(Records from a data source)
-----
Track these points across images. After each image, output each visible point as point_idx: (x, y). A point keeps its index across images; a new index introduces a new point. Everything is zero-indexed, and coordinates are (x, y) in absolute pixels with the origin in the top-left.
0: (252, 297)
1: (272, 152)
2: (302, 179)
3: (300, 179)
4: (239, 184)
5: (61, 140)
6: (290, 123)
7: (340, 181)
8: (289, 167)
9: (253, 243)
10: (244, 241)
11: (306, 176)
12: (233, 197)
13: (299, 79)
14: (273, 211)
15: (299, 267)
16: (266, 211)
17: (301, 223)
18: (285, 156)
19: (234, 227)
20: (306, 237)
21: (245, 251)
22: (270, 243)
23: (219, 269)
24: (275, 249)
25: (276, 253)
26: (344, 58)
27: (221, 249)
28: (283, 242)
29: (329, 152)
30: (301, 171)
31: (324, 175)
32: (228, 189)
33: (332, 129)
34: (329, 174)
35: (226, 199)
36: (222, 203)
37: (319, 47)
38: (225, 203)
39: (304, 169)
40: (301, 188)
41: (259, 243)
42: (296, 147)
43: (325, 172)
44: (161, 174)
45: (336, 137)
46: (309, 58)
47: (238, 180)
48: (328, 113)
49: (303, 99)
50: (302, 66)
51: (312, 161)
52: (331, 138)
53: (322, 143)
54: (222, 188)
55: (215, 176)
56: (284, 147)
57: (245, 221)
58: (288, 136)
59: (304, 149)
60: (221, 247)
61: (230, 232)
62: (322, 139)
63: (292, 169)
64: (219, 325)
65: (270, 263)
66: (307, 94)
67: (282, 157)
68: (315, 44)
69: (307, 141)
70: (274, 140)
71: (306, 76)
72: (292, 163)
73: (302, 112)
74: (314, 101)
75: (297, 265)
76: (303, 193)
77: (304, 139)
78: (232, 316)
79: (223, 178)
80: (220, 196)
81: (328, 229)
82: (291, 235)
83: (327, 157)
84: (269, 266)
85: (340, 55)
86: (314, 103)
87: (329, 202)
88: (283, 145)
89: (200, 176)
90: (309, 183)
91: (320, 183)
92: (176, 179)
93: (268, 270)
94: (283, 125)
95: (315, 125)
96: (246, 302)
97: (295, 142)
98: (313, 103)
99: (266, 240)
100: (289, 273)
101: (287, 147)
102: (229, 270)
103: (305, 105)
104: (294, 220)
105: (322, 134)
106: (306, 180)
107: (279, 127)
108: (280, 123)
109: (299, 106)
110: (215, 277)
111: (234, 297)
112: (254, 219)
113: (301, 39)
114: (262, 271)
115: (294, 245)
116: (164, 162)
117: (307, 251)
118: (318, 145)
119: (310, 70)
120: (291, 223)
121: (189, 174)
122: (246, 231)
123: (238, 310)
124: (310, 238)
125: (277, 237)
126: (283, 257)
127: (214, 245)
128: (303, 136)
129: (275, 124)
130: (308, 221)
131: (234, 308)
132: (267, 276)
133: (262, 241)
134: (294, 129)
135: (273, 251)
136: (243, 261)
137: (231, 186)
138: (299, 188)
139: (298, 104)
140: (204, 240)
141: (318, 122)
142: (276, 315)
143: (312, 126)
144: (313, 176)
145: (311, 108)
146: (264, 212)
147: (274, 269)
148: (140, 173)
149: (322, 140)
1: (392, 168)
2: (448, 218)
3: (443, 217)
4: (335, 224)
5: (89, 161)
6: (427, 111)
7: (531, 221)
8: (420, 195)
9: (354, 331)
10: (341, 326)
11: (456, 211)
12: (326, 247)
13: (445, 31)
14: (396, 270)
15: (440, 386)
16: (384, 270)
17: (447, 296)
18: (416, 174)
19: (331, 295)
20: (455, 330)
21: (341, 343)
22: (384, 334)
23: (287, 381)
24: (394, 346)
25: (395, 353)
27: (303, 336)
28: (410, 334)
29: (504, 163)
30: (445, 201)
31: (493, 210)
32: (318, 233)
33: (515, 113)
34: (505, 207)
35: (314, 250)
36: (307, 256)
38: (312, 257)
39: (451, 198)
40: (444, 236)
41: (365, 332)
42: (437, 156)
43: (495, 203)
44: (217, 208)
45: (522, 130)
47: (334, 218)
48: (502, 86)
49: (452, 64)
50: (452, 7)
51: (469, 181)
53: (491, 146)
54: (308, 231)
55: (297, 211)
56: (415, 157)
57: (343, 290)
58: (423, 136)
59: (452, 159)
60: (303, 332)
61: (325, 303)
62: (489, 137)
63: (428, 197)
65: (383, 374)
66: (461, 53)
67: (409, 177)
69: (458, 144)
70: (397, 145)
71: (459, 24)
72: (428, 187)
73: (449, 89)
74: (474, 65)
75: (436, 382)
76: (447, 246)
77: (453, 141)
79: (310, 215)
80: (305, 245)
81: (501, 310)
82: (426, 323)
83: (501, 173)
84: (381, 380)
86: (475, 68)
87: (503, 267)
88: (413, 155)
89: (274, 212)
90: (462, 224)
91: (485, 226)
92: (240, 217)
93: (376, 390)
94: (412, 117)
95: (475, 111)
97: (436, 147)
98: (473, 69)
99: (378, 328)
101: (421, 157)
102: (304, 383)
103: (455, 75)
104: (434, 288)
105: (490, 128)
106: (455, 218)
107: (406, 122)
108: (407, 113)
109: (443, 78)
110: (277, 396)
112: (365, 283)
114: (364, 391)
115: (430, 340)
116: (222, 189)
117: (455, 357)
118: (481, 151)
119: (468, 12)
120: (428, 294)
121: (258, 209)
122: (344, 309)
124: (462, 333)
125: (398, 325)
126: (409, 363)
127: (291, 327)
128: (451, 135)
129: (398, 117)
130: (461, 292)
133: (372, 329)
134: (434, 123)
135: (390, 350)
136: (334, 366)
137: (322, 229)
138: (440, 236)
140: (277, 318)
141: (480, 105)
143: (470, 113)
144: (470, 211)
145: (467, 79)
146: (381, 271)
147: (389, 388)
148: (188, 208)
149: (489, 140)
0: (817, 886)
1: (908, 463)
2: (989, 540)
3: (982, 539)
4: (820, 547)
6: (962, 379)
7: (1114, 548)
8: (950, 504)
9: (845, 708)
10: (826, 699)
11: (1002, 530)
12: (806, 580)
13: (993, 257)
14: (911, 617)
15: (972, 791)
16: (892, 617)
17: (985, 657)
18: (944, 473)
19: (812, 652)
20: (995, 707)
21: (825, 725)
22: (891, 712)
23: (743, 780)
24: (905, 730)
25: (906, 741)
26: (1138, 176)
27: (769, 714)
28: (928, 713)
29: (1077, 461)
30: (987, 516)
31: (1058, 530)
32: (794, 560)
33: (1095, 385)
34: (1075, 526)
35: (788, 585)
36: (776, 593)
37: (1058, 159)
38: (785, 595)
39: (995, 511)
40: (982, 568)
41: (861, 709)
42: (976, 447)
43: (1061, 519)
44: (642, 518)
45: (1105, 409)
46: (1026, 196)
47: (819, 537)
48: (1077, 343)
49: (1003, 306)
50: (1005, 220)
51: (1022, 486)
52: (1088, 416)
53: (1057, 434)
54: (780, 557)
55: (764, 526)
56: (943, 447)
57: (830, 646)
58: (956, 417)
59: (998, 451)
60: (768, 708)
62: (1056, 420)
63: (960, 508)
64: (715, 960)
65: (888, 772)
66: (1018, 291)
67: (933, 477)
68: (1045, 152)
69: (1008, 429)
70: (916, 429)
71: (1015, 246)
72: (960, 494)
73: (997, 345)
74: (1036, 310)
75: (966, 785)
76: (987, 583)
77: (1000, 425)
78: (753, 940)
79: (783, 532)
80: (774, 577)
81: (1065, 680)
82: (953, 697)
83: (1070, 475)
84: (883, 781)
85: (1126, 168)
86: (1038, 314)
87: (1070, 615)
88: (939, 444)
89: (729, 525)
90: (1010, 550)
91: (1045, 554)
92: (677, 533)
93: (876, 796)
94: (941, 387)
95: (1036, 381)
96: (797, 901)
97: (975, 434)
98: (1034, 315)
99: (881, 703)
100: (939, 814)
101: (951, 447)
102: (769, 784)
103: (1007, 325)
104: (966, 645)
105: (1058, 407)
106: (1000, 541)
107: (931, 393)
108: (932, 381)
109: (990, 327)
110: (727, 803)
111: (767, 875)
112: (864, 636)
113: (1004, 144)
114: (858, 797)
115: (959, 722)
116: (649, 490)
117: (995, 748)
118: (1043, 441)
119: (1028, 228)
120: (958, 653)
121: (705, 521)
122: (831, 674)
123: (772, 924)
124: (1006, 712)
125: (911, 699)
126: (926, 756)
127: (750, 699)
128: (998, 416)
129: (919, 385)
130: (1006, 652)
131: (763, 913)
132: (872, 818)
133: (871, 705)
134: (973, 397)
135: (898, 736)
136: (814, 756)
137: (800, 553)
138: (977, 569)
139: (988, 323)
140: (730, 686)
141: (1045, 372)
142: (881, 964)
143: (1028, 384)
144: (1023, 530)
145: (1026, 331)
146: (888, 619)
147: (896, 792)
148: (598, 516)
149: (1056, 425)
-----
◆ **Brief**: Reproduce the rows word for word, from the start of the records through the line containing "69: (307, 141)", with both ends included.

◆ **Solution for this task**:
Track these points across images. After each image, output each visible point as point_idx: (x, y). A point keeps its index across images; a new index introduces a new point. Everything is zero-indexed, and coordinates are (x, y) in absolute pixels with the origin in the top-left.
0: (252, 297)
1: (272, 152)
2: (302, 179)
3: (300, 179)
4: (239, 184)
5: (61, 140)
6: (290, 123)
7: (340, 181)
8: (289, 167)
9: (253, 243)
10: (244, 241)
11: (306, 176)
12: (233, 197)
13: (299, 79)
14: (273, 211)
15: (299, 267)
16: (266, 211)
17: (301, 223)
18: (285, 156)
19: (234, 227)
20: (306, 237)
21: (245, 251)
22: (270, 243)
23: (219, 269)
24: (275, 249)
25: (276, 253)
26: (344, 58)
27: (221, 249)
28: (283, 242)
29: (329, 152)
30: (301, 171)
31: (324, 175)
32: (228, 189)
33: (332, 129)
34: (329, 174)
35: (226, 199)
36: (222, 203)
37: (319, 47)
38: (225, 203)
39: (304, 169)
40: (301, 188)
41: (259, 243)
42: (296, 147)
43: (325, 172)
44: (161, 174)
45: (336, 137)
46: (309, 58)
47: (238, 180)
48: (328, 113)
49: (303, 99)
50: (302, 66)
51: (312, 161)
52: (331, 138)
53: (322, 143)
54: (222, 188)
55: (215, 176)
56: (284, 147)
57: (245, 221)
58: (288, 136)
59: (304, 149)
60: (221, 247)
61: (230, 232)
62: (322, 139)
63: (292, 169)
64: (219, 325)
65: (270, 263)
66: (307, 94)
67: (282, 157)
68: (315, 44)
69: (307, 141)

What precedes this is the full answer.